• JitterBuffer: takes care of receiving packets, pushes decodable frames downstream and maintains three different FrameLists.
• FrameList: list of frames classified by their state. Use std::map to achieve fast index search.
• Frame: contains a buffer for reassemble the packets.
• PacketList: use std::list for quick insertion.

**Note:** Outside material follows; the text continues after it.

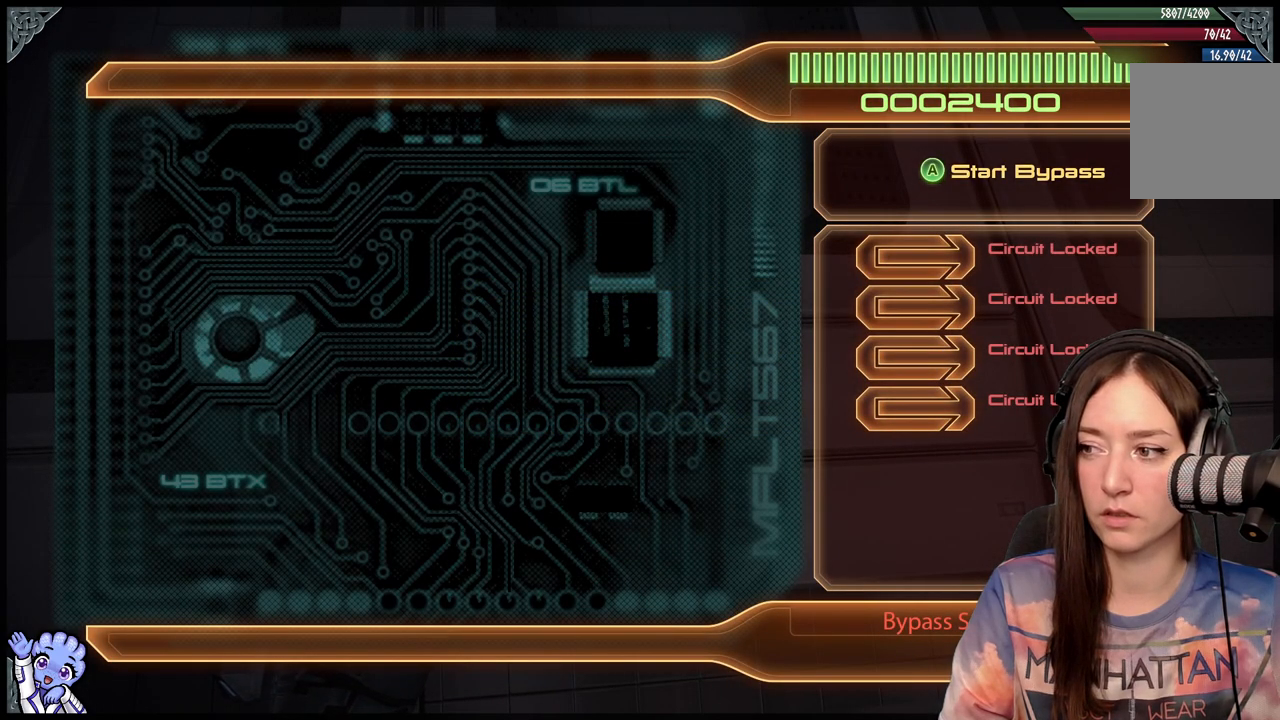
{"buttons": [], "left_stick": "up", "right_stick": "center", "events": [[300, "left_stick", "up"]]}
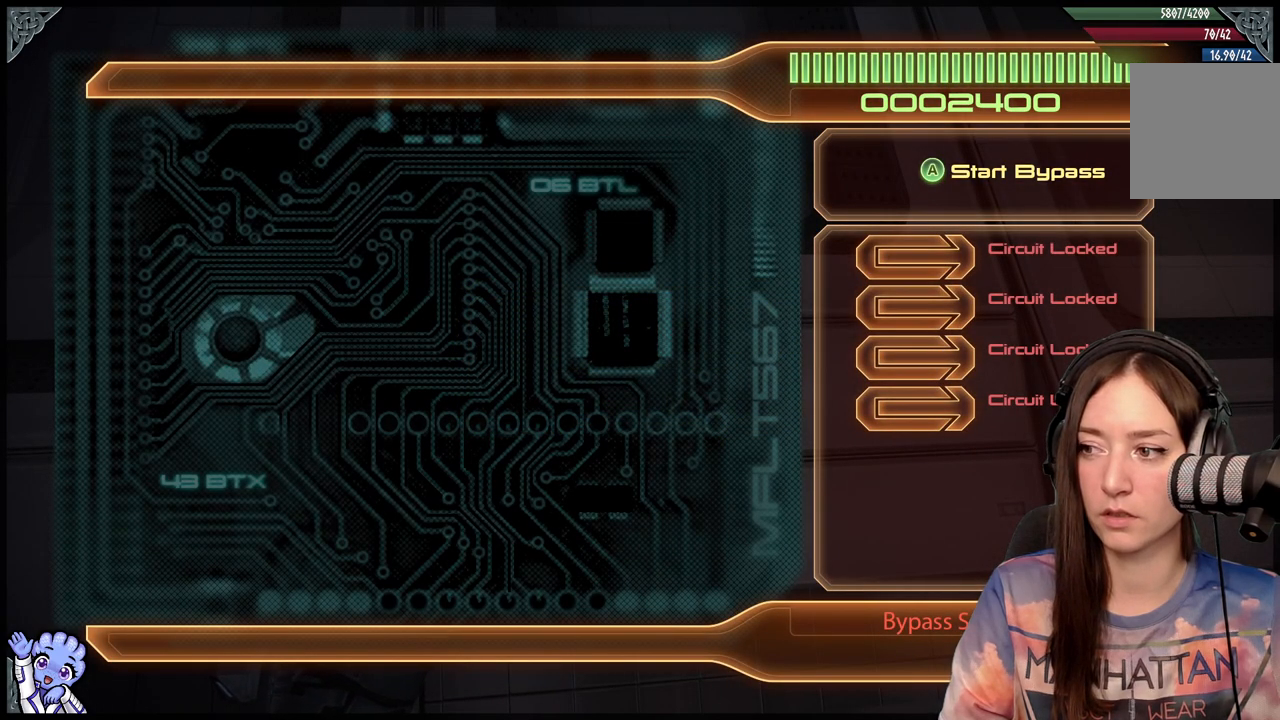
{"buttons": [], "left_stick": "center", "right_stick": "center", "events": [[17, "left_stick", "center"], [317, "A", "down"], [433, "A", "up"]]}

• Packet: contains the payload.
• Clock: for timing.
• Reassemble packets into frames
• Pass assembled frames to decoder
• Send decoded frames to the render
• Remove duplicate packets
• Playout delay decrease in an appropriate rate after a congestion
• Adaptive buffer size
• Use separate thread for playout
• Simple unit-tests
For real-time video communication, the jitter buffer size should not go over 200ms. Assume frame rate is 30 fps, the ideal buffer size is between 1 - 6 frames. In this implementation, the timestamp of the last N decoded frames are recorded in order to estimate an average frame rate.
The playout speed is dependent on the jitter buffer size, when the buffer is under-run / low, the jitter buffer slows down the playout rate and increase its buffer size; when the buffer is over-run / full, the jitter buffer speeds up the playout rate and decrease its buffer size. In order to catch up smoothly, the frame rate shall not increase too fast, thus it is limited to around 3.5x of the last frame playout rate. In this way, after a network congestion the frame rate will climb back slowly.
The current implementation uses frame rate to control the playout, it will be better to use bitrate. Also the buffer size shall be estimated by time instead of buffered frames.
Adaptive algorithm still has room for improvements.
The unit test just covers a couple simple cases.